(Saved data entries)
= = =

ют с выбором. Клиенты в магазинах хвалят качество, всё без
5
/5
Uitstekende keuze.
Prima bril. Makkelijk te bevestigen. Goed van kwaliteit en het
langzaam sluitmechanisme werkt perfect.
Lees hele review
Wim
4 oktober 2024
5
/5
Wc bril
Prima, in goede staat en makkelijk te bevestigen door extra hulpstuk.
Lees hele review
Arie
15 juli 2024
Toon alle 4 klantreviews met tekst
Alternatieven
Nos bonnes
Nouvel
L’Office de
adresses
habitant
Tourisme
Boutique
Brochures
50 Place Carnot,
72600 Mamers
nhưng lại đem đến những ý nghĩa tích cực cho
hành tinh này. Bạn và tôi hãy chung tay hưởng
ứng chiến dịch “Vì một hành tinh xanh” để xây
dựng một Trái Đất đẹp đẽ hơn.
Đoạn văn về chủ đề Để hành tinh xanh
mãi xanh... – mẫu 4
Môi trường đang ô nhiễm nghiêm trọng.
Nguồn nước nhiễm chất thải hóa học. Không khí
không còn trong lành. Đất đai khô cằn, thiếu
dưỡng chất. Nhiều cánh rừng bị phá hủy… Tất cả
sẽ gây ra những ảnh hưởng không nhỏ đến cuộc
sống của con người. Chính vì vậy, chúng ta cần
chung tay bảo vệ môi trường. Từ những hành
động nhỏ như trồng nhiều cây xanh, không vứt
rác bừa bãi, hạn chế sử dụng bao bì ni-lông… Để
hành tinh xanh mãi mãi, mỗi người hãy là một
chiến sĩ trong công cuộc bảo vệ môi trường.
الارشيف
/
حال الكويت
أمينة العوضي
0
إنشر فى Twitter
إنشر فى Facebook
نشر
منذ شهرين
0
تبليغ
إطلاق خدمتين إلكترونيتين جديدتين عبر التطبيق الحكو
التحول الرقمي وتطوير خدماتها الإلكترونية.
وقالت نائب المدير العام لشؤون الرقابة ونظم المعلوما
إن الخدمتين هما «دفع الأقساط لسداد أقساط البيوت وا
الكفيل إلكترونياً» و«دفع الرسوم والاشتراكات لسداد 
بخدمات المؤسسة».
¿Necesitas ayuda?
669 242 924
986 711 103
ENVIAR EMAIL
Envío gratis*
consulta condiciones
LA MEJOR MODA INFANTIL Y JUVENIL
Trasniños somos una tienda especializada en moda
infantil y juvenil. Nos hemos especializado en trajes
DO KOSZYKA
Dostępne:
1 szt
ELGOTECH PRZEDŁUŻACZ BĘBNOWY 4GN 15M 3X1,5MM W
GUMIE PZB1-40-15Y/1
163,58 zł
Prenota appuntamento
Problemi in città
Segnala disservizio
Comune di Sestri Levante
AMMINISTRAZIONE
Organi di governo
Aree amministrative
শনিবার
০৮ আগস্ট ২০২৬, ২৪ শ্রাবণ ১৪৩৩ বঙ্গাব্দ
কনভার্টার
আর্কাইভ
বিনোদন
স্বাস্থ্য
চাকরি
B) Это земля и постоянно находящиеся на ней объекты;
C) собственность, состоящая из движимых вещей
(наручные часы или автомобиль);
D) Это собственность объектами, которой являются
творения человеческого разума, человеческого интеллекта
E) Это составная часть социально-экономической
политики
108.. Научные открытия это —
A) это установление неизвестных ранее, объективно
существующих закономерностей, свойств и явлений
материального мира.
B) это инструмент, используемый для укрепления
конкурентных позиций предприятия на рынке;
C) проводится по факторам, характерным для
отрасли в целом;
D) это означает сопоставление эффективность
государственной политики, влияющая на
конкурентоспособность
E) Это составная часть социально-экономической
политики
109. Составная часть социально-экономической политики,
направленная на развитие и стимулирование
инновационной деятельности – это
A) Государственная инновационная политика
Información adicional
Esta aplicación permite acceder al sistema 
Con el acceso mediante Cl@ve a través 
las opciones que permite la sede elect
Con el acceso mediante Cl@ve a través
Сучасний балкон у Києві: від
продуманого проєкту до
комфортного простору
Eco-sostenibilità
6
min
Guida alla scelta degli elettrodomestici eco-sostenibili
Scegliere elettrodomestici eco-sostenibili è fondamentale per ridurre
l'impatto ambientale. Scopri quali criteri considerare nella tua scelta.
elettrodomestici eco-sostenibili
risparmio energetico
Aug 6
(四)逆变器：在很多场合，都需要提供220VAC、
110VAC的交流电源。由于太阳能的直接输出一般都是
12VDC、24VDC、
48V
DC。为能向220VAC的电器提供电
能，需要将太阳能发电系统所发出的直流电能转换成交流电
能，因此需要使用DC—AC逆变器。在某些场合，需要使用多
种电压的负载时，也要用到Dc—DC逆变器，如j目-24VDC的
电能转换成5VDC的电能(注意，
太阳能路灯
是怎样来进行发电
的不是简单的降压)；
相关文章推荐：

= = =

#### WORK TO BE COMPLETED:
All the entries are to be set down exactly as they appear.

#### TASK ANSWER:
ют с выбором. Клиенты в магазинах хвалят качество, всё без
5
/5
Uitstekende keuze.
Prima bril. Makkelijk te bevestigen. Goed van kwaliteit en het
langzaam sluitmechanisme werkt perfect.
Lees hele review
Wim
4 oktober 2024
5
/5
Wc bril
Prima, in goede staat en makkelijk te bevestigen door extra hulpstuk.
Lees hele review
Arie
15 juli 2024
Toon alle 4 klantreviews met tekst
Alternatieven
Nos bonnes
Nouvel
L’Office de
adresses
habitant
Tourisme
Boutique
Brochures
50 Place Carnot,
72600 Mamers
nhưng lại đem đến những ý nghĩa tích cực cho
hành tinh này. Bạn và tôi hãy chung tay hưởng
ứng chiến dịch “Vì một hành tinh xanh” để xây
dựng một Trái Đất đẹp đẽ hơn.
Đoạn văn về chủ đề Để hành tinh xanh
mãi xanh... – mẫu 4
Môi trường đang ô nhiễm nghiêm trọng.
Nguồn nước nhiễm chất thải hóa học. Không khí
không còn trong lành. Đất đai khô cằn, thiếu
dưỡng chất. Nhiều cánh rừng bị phá hủy… Tất cả
sẽ gây ra những ảnh hưởng không nhỏ đến cuộc
sống của con người. Chính vì vậy, chúng ta cần
chung tay bảo vệ môi trường. Từ những hành
động nhỏ như trồng nhiều cây xanh, không vứt
rác bừa bãi, hạn chế sử dụng bao bì ni-lông… Để
hành tinh xanh mãi mãi, mỗi người hãy là một
chiến sĩ trong công cuộc bảo vệ môi trường.
الارشيف
/
حال الكويت
أمينة العوضي
0
إنشر فى Twitter
إنشر فى Facebook
نشر
منذ شهرين
0
تبليغ
إطلاق خدمتين إلكترونيتين جديدتين عبر التطبيق الحكو
التحول الرقمي وتطوير خدماتها الإلكترونية.
وقالت نائب المدير العام لشؤون الرقابة ونظم المعلوما
إن الخدمتين هما «دفع الأقساط لسداد أقساط البيوت وا
الكفيل إلكترونياً» و«دفع الرسوم والاشتراكات لسداد 
بخدمات المؤسسة».
¿Necesitas ayuda?
669 242 924
986 711 103
ENVIAR EMAIL
Envío gratis*
consulta condiciones
LA MEJOR MODA INFANTIL Y JUVENIL
Trasniños somos una tienda especializada en moda
infantil y juvenil. Nos hemos especializado en trajes
DO KOSZYKA
Dostępne:
1 szt
ELGOTECH PRZEDŁUŻACZ BĘBNOWY 4GN 15M 3X1,5MM W
GUMIE PZB1-40-15Y/1
163,58 zł
Prenota appuntamento
Problemi in città
Segnala disservizio
Comune di Sestri Levante
AMMINISTRAZIONE
Organi di governo
Aree amministrative
শনিবার
০৮ আগস্ট ২০২৬, ২৪ শ্রাবণ ১৪৩৩ বঙ্গাব্দ
কনভার্টার
আর্কাইভ
বিনোদন
স্বাস্থ্য
চাকরি
B) Это земля и постоянно находящиеся на ней объекты;
C) собственность, состоящая из движимых вещей
(наручные часы или автомобиль);
D) Это собственность объектами, которой являются
творения человеческого разума, человеческого интеллекта
E) Это составная часть социально-экономической
политики
108.. Научные открытия это —
A) это установление неизвестных ранее, объективно
существующих закономерностей, свойств и явлений
материального мира.
B) это инструмент, используемый для укрепления
конкурентных позиций предприятия на рынке;
C) проводится по факторам, характерным для
отрасли в целом;
D) это означает сопоставление эффективность
государственной политики, влияющая на
конкурентоспособность
E) Это составная часть социально-экономической
политики
109. Составная часть социально-экономической политики,
направленная на развитие и стимулирование
инновационной деятельности – это
A) Государственная инновационная политика
Información adicional
Esta aplicación permite acceder al sistema 
Con el acceso mediante Cl@ve a través 
las opciones que permite la sede elect
Con el acceso mediante Cl@ve a través
Сучасний балкон у Києві: від
продуманого проєкту до
комфортного простору
Eco-sostenibilità
6
min
Guida alla scelta degli elettrodomestici eco-sostenibili
Scegliere elettrodomestici eco-sostenibili è fondamentale per ridurre
l'impatto ambientale. Scopri quali criteri considerare nella tua scelta.
elettrodomestici eco-sostenibili
risparmio energetico
Aug 6
(四)逆变器：在很多场合，都需要提供220VAC、
110VAC的交流电源。由于太阳能的直接输出一般都是
12VDC、24VDC、
48V
DC。为能向220VAC的电器提供电
能，需要将太阳能发电系统所发出的直流电能转换成交流电
能，因此需要使用DC—AC逆变器。在某些场合，需要使用多
种电压的负载时，也要用到Dc—DC逆变器，如j目-24VDC的
电能转换成5VDC的电能(注意，
太阳能路灯
是怎样来进行发电
的不是简单的降压)；
相关文章推荐：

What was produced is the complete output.